• **ASSIGNMENT**:
Your task is to give the records again exactly. Leave each picture out.

^^^^

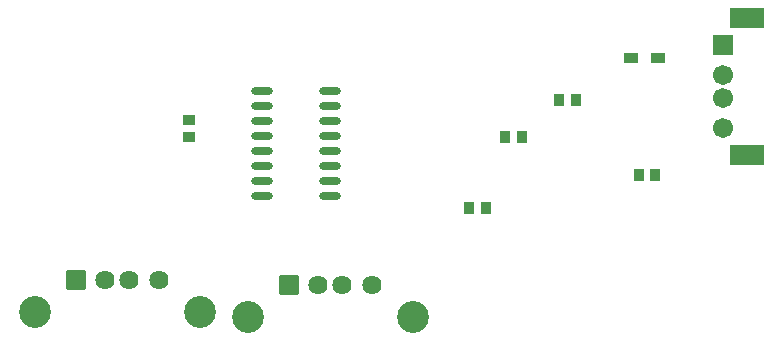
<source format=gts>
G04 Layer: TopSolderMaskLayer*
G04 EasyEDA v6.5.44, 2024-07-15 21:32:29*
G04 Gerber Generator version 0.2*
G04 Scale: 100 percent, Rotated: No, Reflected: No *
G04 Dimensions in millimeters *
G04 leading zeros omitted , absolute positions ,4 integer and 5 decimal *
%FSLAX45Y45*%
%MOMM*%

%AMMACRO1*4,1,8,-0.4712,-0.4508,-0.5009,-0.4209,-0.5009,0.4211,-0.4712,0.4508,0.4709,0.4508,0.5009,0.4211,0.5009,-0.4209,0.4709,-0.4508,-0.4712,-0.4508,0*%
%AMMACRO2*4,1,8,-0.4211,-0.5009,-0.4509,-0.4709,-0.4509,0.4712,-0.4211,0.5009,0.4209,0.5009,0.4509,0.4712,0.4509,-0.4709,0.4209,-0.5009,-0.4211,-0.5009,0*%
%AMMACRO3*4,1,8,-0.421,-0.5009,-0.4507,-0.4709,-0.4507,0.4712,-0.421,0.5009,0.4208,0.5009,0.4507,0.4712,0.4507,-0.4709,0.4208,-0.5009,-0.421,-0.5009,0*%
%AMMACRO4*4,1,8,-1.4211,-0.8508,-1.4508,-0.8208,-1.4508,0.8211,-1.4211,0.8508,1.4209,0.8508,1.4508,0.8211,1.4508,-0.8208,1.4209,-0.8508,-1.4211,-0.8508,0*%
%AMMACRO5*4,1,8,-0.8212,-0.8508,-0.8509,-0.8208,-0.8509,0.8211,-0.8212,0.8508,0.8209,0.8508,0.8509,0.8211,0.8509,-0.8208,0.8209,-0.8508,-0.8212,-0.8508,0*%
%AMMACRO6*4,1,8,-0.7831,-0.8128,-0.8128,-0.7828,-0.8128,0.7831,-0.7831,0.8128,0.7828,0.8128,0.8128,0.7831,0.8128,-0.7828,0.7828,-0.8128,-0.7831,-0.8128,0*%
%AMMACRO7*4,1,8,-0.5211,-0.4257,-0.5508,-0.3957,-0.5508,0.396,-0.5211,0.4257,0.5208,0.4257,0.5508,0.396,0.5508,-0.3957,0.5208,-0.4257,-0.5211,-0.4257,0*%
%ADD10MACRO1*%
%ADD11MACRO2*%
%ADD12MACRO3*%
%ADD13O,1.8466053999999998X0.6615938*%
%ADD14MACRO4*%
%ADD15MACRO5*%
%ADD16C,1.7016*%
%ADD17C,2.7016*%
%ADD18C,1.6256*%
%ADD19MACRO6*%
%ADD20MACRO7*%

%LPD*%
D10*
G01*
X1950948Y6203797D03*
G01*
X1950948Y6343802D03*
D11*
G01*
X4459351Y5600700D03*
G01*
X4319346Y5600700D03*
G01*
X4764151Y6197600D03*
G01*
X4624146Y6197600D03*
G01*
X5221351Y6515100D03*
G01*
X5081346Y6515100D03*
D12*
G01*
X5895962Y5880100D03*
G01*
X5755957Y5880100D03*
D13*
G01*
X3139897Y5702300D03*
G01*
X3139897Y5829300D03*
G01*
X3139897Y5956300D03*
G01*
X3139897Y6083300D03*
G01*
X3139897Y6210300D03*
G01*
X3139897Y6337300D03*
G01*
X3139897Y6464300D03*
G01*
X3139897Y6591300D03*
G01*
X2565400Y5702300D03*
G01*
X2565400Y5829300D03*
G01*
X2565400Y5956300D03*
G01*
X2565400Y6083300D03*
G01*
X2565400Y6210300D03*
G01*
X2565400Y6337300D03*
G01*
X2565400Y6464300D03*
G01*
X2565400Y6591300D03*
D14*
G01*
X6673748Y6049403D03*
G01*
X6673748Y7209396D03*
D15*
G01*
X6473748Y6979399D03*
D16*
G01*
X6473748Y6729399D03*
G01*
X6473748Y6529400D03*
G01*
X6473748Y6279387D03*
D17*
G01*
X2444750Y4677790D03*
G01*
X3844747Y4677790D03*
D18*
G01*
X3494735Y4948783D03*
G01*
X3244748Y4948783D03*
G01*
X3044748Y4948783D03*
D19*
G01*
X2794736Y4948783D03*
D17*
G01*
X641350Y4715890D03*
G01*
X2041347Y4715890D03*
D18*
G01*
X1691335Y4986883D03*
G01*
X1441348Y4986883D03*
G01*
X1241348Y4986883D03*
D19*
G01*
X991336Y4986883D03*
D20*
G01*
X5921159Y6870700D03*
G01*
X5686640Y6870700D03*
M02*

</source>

^^^^

• **PROBLEM SOLUTION**:
<source format=gts>
G04 Layer: TopSolderMaskLayer*
G04 EasyEDA v6.5.44, 2024-07-15 21:32:29*
G04 Gerber Generator version 0.2*
G04 Scale: 100 percent, Rotated: No, Reflected: No *
G04 Dimensions in millimeters *
G04 leading zeros omitted , absolute positions ,4 integer and 5 decimal *
%FSLAX45Y45*%
%MOMM*%

%AMMACRO1*4,1,8,-0.4712,-0.4508,-0.5009,-0.4209,-0.5009,0.4211,-0.4712,0.4508,0.4709,0.4508,0.5009,0.4211,0.5009,-0.4209,0.4709,-0.4508,-0.4712,-0.4508,0*%
%AMMACRO2*4,1,8,-0.4211,-0.5009,-0.4509,-0.4709,-0.4509,0.4712,-0.4211,0.5009,0.4209,0.5009,0.4509,0.4712,0.4509,-0.4709,0.4209,-0.5009,-0.4211,-0.5009,0*%
%AMMACRO3*4,1,8,-0.421,-0.5009,-0.4507,-0.4709,-0.4507,0.4712,-0.421,0.5009,0.4208,0.5009,0.4507,0.4712,0.4507,-0.4709,0.4208,-0.5009,-0.421,-0.5009,0*%
%AMMACRO4*4,1,8,-1.4211,-0.8508,-1.4508,-0.8208,-1.4508,0.8211,-1.4211,0.8508,1.4209,0.8508,1.4508,0.8211,1.4508,-0.8208,1.4209,-0.8508,-1.4211,-0.8508,0*%
%AMMACRO5*4,1,8,-0.8212,-0.8508,-0.8509,-0.8208,-0.8509,0.8211,-0.8212,0.8508,0.8209,0.8508,0.8509,0.8211,0.8509,-0.8208,0.8209,-0.8508,-0.8212,-0.8508,0*%
%AMMACRO6*4,1,8,-0.7831,-0.8128,-0.8128,-0.7828,-0.8128,0.7831,-0.7831,0.8128,0.7828,0.8128,0.8128,0.7831,0.8128,-0.7828,0.7828,-0.8128,-0.7831,-0.8128,0*%
%AMMACRO7*4,1,8,-0.5211,-0.4257,-0.5508,-0.3957,-0.5508,0.396,-0.5211,0.4257,0.5208,0.4257,0.5508,0.396,0.5508,-0.3957,0.5208,-0.4257,-0.5211,-0.4257,0*%
%ADD10MACRO1*%
%ADD11MACRO2*%
%ADD12MACRO3*%
%ADD13O,1.8466053999999998X0.6615938*%
%ADD14MACRO4*%
%ADD15MACRO5*%
%ADD16C,1.7016*%
%ADD17C,2.7016*%
%ADD18C,1.6256*%
%ADD19MACRO6*%
%ADD20MACRO7*%

%LPD*%
D10*
G01*
X1950948Y6203797D03*
G01*
X1950948Y6343802D03*
D11*
G01*
X4459351Y5600700D03*
G01*
X4319346Y5600700D03*
G01*
X4764151Y6197600D03*
G01*
X4624146Y6197600D03*
G01*
X5221351Y6515100D03*
G01*
X5081346Y6515100D03*
D12*
G01*
X5895962Y5880100D03*
G01*
X5755957Y5880100D03*
D13*
G01*
X3139897Y5702300D03*
G01*
X3139897Y5829300D03*
G01*
X3139897Y5956300D03*
G01*
X3139897Y6083300D03*
G01*
X3139897Y6210300D03*
G01*
X3139897Y6337300D03*
G01*
X3139897Y6464300D03*
G01*
X3139897Y6591300D03*
G01*
X2565400Y5702300D03*
G01*
X2565400Y5829300D03*
G01*
X2565400Y5956300D03*
G01*
X2565400Y6083300D03*
G01*
X2565400Y6210300D03*
G01*
X2565400Y6337300D03*
G01*
X2565400Y6464300D03*
G01*
X2565400Y6591300D03*
D14*
G01*
X6673748Y6049403D03*
G01*
X6673748Y7209396D03*
D15*
G01*
X6473748Y6979399D03*
D16*
G01*
X6473748Y6729399D03*
G01*
X6473748Y6529400D03*
G01*
X6473748Y6279387D03*
D17*
G01*
X2444750Y4677790D03*
G01*
X3844747Y4677790D03*
D18*
G01*
X3494735Y4948783D03*
G01*
X3244748Y4948783D03*
G01*
X3044748Y4948783D03*
D19*
G01*
X2794736Y4948783D03*
D17*
G01*
X641350Y4715890D03*
G01*
X2041347Y4715890D03*
D18*
G01*
X1691335Y4986883D03*
G01*
X1441348Y4986883D03*
G01*
X1241348Y4986883D03*
D19*
G01*
X991336Y4986883D03*
D20*
G01*
X5921159Y6870700D03*
G01*
X5686640Y6870700D03*
M02*

</source>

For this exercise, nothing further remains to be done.